Recorded information:
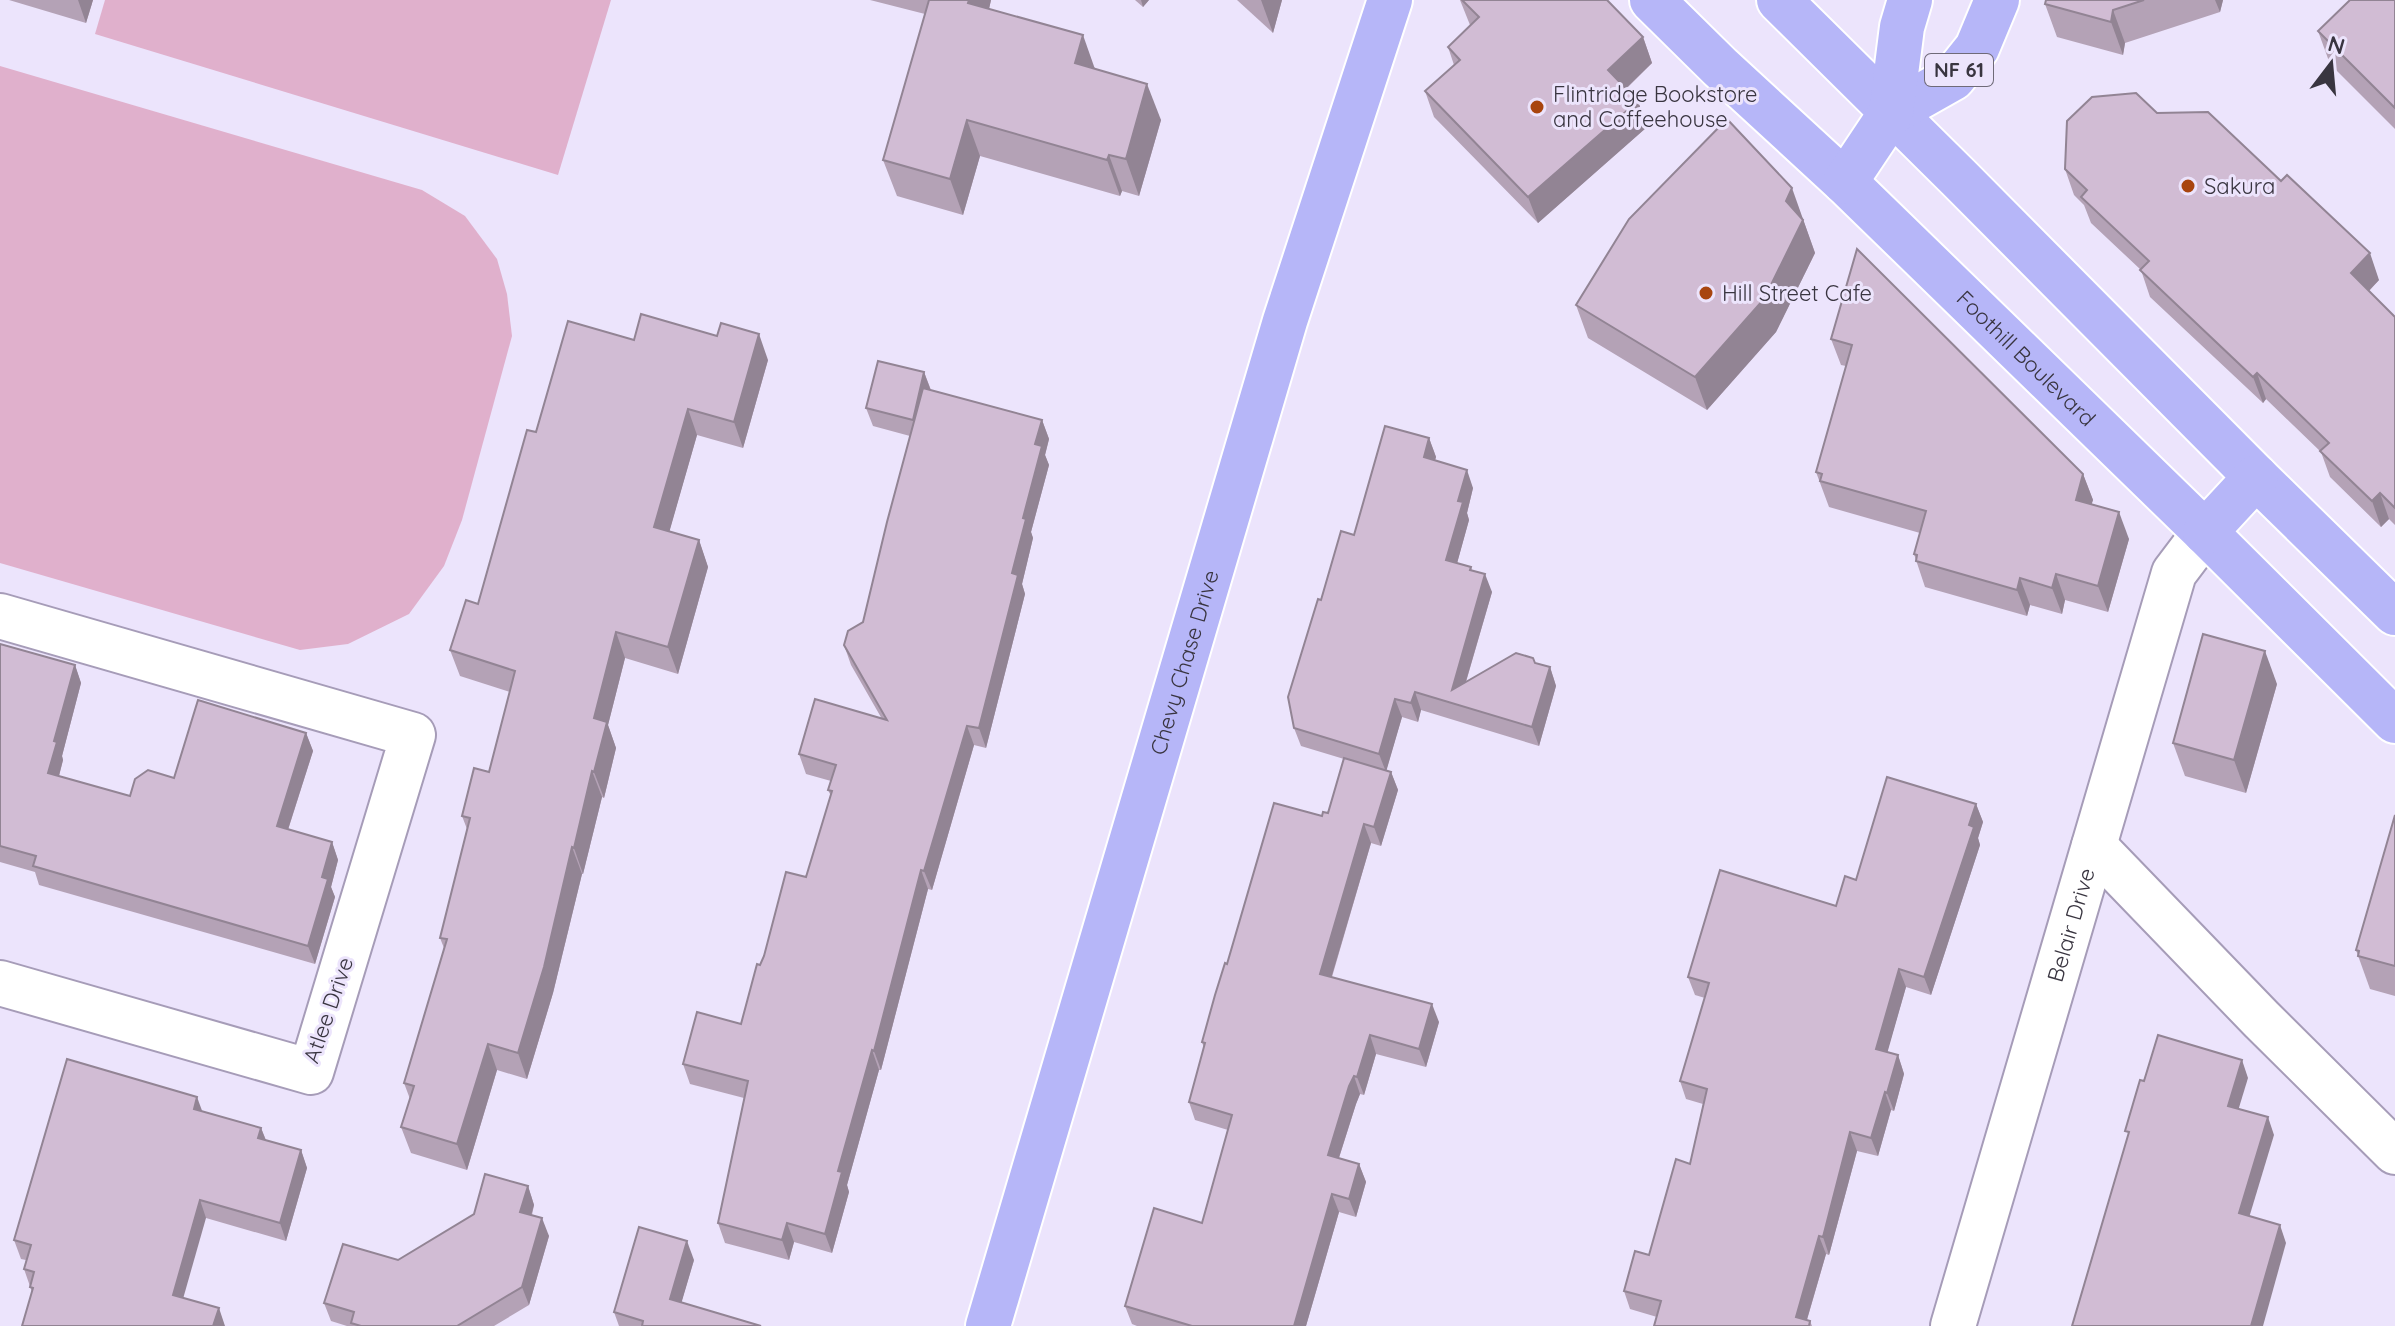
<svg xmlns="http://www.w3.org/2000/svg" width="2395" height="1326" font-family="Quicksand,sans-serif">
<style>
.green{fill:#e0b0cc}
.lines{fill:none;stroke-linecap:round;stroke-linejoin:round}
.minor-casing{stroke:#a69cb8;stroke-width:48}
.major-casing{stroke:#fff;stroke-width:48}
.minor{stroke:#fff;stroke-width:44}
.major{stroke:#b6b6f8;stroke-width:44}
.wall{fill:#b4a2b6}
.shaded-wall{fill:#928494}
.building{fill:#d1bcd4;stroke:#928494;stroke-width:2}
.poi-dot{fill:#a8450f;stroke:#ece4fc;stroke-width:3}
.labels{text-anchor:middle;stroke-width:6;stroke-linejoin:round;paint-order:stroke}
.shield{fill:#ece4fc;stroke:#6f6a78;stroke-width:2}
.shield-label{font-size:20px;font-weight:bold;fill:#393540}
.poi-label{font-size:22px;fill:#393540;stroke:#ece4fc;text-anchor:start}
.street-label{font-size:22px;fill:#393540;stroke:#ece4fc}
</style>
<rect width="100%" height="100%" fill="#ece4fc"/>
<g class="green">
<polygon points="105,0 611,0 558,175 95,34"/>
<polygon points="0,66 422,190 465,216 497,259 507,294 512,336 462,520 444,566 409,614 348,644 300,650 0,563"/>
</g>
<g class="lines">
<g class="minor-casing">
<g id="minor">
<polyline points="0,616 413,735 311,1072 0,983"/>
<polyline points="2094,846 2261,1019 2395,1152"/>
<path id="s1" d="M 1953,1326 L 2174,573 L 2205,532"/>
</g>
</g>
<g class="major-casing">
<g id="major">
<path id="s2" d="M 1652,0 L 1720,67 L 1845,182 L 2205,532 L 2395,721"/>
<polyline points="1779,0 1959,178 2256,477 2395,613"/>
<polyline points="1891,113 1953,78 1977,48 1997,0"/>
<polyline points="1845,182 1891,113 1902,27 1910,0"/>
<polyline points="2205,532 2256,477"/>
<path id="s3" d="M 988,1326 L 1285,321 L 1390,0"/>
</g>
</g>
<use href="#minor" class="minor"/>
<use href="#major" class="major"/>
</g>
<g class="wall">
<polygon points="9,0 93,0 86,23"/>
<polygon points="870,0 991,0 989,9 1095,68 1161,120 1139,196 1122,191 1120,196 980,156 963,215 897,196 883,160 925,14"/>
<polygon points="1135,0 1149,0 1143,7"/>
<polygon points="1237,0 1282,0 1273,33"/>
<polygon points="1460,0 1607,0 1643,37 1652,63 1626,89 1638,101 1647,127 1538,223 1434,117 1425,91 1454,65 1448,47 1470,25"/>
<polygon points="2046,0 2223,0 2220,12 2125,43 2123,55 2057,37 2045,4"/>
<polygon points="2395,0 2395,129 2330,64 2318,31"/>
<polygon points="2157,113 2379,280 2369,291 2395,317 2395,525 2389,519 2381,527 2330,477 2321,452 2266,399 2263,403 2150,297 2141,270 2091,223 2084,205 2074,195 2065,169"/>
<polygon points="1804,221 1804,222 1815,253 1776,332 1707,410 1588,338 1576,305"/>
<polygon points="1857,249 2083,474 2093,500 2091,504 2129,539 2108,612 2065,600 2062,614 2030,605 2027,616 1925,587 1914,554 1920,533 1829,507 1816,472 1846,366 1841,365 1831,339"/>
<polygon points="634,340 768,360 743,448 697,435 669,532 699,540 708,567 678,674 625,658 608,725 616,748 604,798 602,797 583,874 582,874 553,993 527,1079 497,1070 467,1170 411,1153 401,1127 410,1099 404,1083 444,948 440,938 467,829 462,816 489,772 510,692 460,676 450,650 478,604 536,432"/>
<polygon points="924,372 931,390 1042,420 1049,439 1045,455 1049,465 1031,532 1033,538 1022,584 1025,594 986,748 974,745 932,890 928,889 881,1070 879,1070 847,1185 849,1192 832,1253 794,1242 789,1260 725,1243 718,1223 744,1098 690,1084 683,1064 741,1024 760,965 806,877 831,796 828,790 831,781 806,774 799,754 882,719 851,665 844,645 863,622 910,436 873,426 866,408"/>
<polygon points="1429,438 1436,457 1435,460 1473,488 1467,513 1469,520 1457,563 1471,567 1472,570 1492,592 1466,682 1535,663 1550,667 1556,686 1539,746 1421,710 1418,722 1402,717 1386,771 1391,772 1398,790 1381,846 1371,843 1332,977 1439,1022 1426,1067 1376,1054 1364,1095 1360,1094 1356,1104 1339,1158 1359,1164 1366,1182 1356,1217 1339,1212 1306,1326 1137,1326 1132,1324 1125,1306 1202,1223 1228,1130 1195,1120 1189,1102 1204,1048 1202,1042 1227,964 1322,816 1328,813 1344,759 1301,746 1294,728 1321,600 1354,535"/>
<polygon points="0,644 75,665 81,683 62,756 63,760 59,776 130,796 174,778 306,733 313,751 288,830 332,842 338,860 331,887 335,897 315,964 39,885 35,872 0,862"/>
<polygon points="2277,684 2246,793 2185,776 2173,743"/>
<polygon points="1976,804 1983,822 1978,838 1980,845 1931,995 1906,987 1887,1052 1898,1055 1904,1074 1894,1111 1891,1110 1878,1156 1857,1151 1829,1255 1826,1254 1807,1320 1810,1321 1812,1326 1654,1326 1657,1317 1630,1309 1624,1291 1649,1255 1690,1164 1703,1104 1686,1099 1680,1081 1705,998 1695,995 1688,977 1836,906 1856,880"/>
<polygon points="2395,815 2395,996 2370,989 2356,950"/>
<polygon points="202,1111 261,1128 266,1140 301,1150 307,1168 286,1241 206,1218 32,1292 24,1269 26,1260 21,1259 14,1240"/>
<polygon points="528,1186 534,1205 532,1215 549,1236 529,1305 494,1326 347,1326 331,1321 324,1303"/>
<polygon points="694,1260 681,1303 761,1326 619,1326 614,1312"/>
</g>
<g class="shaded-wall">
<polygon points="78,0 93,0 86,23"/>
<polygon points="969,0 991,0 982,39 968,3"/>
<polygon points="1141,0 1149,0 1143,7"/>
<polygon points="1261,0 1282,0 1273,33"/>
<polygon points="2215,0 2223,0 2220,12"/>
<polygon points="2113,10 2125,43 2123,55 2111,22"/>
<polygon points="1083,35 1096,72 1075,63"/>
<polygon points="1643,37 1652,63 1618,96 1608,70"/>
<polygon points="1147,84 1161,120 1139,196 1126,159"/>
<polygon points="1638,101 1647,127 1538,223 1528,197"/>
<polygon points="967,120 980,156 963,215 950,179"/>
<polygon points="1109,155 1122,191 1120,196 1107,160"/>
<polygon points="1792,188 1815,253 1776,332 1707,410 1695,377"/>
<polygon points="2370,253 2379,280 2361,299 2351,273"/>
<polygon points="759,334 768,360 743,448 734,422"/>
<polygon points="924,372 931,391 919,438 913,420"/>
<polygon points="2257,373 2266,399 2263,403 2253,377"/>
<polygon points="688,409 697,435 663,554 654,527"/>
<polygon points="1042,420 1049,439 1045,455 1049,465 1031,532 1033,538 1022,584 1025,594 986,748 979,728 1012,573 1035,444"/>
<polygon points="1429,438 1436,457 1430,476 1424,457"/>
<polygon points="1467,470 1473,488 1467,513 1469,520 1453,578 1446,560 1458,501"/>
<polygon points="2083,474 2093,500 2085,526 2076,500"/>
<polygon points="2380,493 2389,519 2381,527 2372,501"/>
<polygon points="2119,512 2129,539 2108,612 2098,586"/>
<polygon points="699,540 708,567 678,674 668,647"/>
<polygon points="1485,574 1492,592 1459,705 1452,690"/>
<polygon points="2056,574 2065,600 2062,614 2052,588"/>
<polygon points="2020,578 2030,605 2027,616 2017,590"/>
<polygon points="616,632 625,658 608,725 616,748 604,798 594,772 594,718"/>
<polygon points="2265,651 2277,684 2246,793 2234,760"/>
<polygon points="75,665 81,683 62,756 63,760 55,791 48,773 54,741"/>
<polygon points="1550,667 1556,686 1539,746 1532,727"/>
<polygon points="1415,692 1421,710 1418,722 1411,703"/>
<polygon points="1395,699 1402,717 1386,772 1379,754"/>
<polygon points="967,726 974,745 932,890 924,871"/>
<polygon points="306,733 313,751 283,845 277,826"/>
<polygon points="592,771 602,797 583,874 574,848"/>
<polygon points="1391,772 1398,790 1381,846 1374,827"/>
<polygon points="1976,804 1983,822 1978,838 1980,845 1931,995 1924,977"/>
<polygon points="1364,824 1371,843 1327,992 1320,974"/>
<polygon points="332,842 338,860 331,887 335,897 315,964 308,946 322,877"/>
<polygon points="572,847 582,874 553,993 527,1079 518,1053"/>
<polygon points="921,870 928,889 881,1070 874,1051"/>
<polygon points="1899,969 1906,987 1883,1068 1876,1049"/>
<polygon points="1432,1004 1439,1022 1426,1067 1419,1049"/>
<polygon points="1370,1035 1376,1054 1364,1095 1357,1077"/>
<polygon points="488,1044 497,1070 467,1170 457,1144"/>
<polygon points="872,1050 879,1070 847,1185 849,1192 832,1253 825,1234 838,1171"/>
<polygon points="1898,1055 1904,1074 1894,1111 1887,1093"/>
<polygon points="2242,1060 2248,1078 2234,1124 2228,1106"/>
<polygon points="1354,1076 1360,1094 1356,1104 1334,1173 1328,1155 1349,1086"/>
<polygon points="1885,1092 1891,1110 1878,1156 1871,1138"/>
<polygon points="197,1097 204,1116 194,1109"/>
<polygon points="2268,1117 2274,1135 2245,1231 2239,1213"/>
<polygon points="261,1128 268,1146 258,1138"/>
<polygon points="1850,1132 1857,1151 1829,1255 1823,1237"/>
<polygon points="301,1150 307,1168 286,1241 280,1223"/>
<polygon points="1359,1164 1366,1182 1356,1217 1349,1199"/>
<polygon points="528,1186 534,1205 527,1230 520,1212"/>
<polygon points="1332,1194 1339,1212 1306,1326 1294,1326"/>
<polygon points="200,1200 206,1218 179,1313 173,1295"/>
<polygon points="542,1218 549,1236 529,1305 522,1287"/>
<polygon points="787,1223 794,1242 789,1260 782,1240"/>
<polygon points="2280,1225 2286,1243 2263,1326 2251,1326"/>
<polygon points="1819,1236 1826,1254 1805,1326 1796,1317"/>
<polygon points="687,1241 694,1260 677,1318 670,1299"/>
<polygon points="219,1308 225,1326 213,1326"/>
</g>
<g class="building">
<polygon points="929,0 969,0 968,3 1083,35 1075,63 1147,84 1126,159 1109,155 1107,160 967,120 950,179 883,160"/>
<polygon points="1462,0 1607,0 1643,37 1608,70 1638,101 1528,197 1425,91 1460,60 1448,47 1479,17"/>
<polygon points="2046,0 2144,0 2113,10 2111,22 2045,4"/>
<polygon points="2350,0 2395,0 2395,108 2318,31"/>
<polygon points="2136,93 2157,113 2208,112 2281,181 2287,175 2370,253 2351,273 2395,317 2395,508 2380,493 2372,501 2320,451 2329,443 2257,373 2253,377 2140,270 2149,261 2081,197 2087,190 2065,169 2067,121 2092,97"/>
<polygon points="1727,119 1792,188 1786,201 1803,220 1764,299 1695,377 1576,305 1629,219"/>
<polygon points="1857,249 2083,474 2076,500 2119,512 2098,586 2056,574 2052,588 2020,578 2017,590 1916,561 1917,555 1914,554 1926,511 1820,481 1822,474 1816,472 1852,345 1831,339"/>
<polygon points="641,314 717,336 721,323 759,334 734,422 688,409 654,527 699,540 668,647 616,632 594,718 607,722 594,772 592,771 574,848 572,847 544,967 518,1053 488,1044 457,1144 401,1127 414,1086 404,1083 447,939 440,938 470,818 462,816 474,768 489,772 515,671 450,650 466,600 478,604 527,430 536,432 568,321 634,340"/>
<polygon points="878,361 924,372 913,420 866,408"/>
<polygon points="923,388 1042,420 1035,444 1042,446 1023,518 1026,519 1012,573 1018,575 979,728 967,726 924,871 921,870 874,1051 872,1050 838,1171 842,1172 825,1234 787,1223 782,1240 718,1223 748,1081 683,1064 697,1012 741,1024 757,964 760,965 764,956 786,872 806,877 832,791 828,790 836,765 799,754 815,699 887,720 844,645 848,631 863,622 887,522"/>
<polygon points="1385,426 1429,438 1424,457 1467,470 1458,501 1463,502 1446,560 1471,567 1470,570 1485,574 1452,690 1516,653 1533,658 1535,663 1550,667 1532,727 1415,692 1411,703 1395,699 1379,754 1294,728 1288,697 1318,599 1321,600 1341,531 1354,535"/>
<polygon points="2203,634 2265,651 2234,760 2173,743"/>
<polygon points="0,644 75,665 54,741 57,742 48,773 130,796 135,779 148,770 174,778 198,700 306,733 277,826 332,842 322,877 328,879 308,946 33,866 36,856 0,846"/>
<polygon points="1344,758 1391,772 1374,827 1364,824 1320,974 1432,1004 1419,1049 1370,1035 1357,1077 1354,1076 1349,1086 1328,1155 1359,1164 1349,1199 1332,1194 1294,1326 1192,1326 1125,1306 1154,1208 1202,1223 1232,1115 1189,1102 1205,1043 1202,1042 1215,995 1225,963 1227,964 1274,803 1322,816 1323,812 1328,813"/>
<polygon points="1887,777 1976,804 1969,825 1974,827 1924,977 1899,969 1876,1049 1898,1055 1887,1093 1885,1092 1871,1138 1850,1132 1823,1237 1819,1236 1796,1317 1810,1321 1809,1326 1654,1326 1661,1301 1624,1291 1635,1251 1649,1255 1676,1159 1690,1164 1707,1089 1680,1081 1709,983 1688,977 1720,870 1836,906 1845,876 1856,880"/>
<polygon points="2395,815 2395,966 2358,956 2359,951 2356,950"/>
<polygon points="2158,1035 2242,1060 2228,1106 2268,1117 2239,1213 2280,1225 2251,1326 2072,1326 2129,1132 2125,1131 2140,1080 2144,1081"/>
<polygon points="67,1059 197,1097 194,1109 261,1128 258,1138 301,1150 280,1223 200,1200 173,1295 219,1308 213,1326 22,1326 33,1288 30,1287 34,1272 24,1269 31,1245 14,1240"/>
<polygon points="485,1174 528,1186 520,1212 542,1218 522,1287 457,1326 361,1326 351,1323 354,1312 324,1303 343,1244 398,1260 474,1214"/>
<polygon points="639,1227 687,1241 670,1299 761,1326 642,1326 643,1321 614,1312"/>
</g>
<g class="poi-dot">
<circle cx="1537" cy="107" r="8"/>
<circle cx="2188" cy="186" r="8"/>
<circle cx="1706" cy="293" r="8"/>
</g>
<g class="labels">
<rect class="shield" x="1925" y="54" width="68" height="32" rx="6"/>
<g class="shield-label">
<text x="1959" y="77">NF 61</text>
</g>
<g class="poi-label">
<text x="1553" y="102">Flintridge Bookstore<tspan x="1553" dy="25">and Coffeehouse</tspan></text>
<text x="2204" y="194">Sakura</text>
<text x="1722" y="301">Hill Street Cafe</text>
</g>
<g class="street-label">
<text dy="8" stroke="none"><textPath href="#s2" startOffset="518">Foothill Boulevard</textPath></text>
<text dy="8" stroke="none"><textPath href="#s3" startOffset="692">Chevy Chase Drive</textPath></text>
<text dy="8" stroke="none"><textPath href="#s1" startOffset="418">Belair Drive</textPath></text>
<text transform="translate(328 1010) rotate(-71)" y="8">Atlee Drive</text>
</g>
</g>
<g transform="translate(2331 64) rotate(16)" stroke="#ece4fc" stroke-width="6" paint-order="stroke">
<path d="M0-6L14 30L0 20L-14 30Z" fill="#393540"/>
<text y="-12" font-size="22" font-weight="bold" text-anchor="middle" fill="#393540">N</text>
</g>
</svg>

Work request: Determine the number of lines in the data above that contain the word "round", and provide only that figure.

Answer area: 2